Step 1: Safeguard the situation by ensuring the patient’s and staff’s well-being.
Step 2: Save any items that may be useful in the inquiry, such as equipment, tubing, and prescriptions.
Step 3: Tell the patient or caregiver about the problem and any pertinent facts.
Step 4: Assist the patient, his or her family, and the staff.
Step 5: Comply with The Joint Commission’s reporting and root-cause analysis requirements, as outlined in the accreditation manual.
After the sentinel event, a root-cause study should be done as quickly as possible.
The five-step approach aids in the improvement of care, treatment services, and the prevention of future catastrophes.
Rather than individual achievement, it emphasizes factors and underlying causes, conditions, and so on.
What to Do When a Sentinel Event Occurs (Take 5)
What are the TJC’s Sentinel Event Requirements?
The Joint Commission has a comprehensive program in place to detect and document these sentinel incidents so that they may be addressed and others in the healthcare industry can be warned to prevent similar issues.
Their routine necessitates:
A systematic team reaction that stabilizes the patient, informs the patient and family about the incident, and offers support to both the family and the personnel involved in the incident.
Notification of the hospital’s management
Immediate inquiry is required.
Sentinel Event vs. Patient Safety Event
A patient safety event is an occurrence, incident, or situation that may or may not have caused harm to a patient.
This occurrence can be caused by a defective system or process design, a system breakdown, equipment failure, or human mistake, however it is not always the case.
Adverse occurrences, no-harm events, close calls, and dangerous conditions are all examples of patient safety incidents.
Each hospital must have a clear patient safety plan that is disclosed to all employees, including what occurrences are considered sentinel and what situations are deemed patient safety events.
TJC expects the hospital CEO to produce these strategies and demonstrate that steps have been taken to:
Describe the circumstances around the incident.
Who was involved, and what equipment was used?
In what ways will the accident or event be avoided in the future?
Similarly, the plan should specify:
Who is in charge of repairing the equipment or following the procedure?
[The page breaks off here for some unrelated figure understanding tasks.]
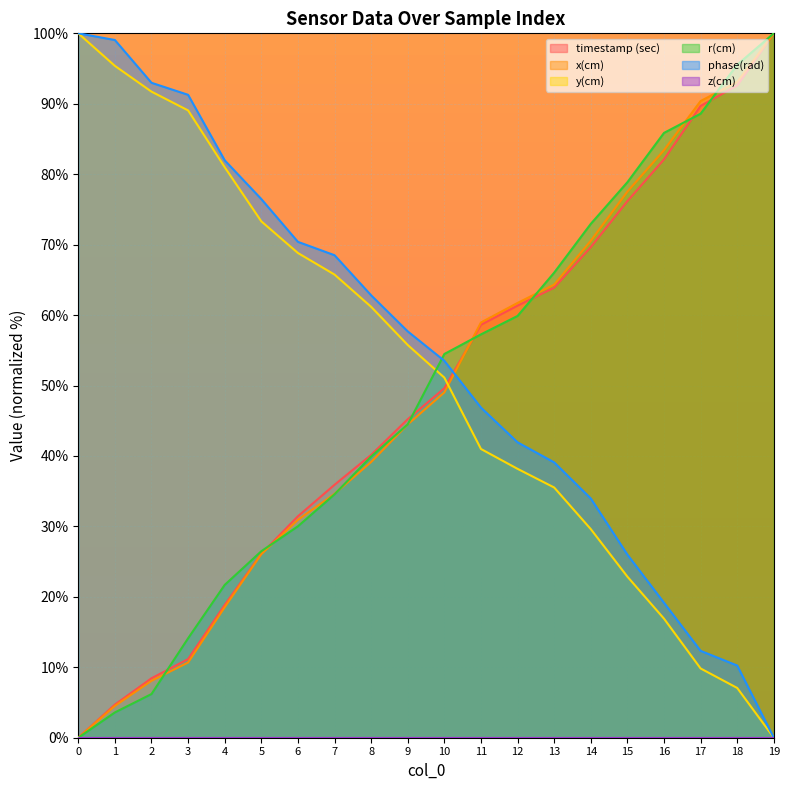

At which label does y(cm) reach its minimum?

19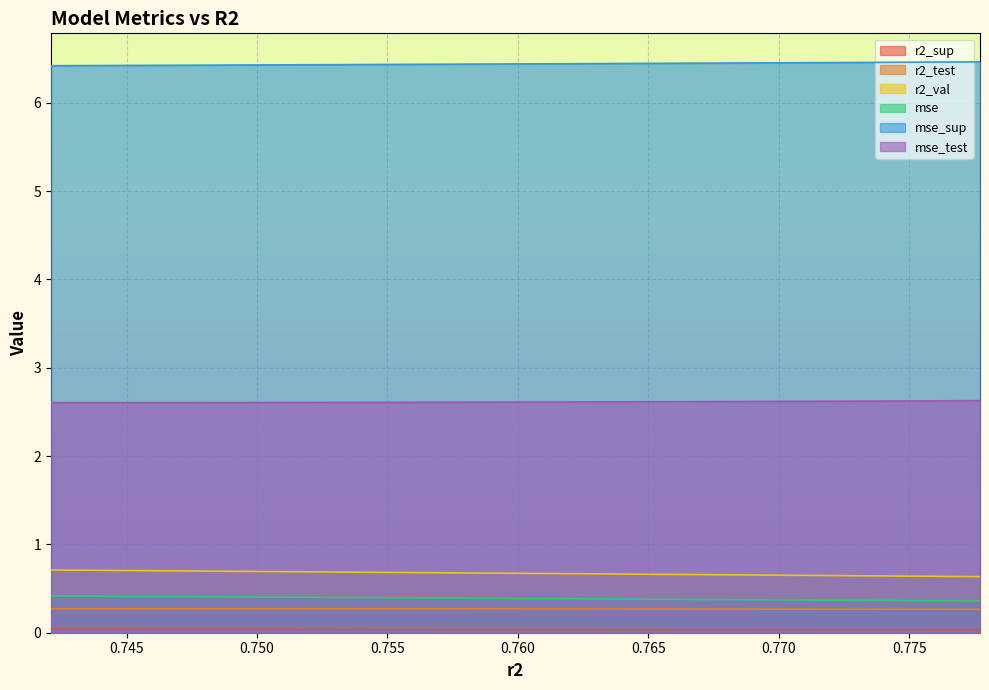

What is the value of the mse_test point at the 10th from the left?

2.6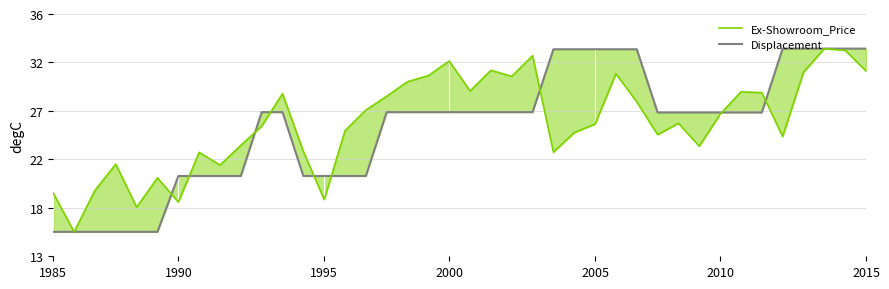

What is the difference between the highest and lowest values at 28?

76310.0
When will the repair be finished?
How will this planned repair or procedure change prevent future problems?
How can the TJC and patients be sure that the fix will be implemented?
Sentinel incidents are being reported by organizations to aid in the identification of relevant factors and actions that healthcare institutions can take to decrease risk and improve quality.
Although most hospitals strive to offer safe and effective care for their patients, accidents and anomalies can occur.
To preserve and exceed patient safety, healthcare facilities and organizations are using an integrated approach.